» **JOB ITEM**
Return exactly the span of lines in the following data that opens with the line containing "Les Témoins du Climat, outil de la Fabrique" and closes with the line containing "faire partager à l'ensemble des". Include nothing else.
┌─ ENTRIES SHOWN
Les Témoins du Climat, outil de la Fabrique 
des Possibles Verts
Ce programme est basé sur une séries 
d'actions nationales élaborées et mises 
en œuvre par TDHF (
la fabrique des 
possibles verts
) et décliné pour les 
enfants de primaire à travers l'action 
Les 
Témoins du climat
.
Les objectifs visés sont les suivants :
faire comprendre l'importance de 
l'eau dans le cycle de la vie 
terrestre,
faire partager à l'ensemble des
└─
┌─ ENTRIES SHOWN
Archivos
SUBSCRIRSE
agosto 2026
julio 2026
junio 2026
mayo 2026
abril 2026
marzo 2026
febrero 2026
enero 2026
└─
» **OUTPUT OF THE TASK**
Les Témoins du Climat, outil de la Fabrique 
des Possibles Verts
Ce programme est basé sur une séries 
d'actions nationales élaborées et mises 
en œuvre par TDHF (
la fabrique des 
possibles verts
) et décliné pour les 
enfants de primaire à travers l'action 
Les 
Témoins du climat
.
Les objectifs visés sont les suivants :
faire comprendre l'importance de 
l'eau dans le cycle de la vie 
terrestre,
faire partager à l'ensemble des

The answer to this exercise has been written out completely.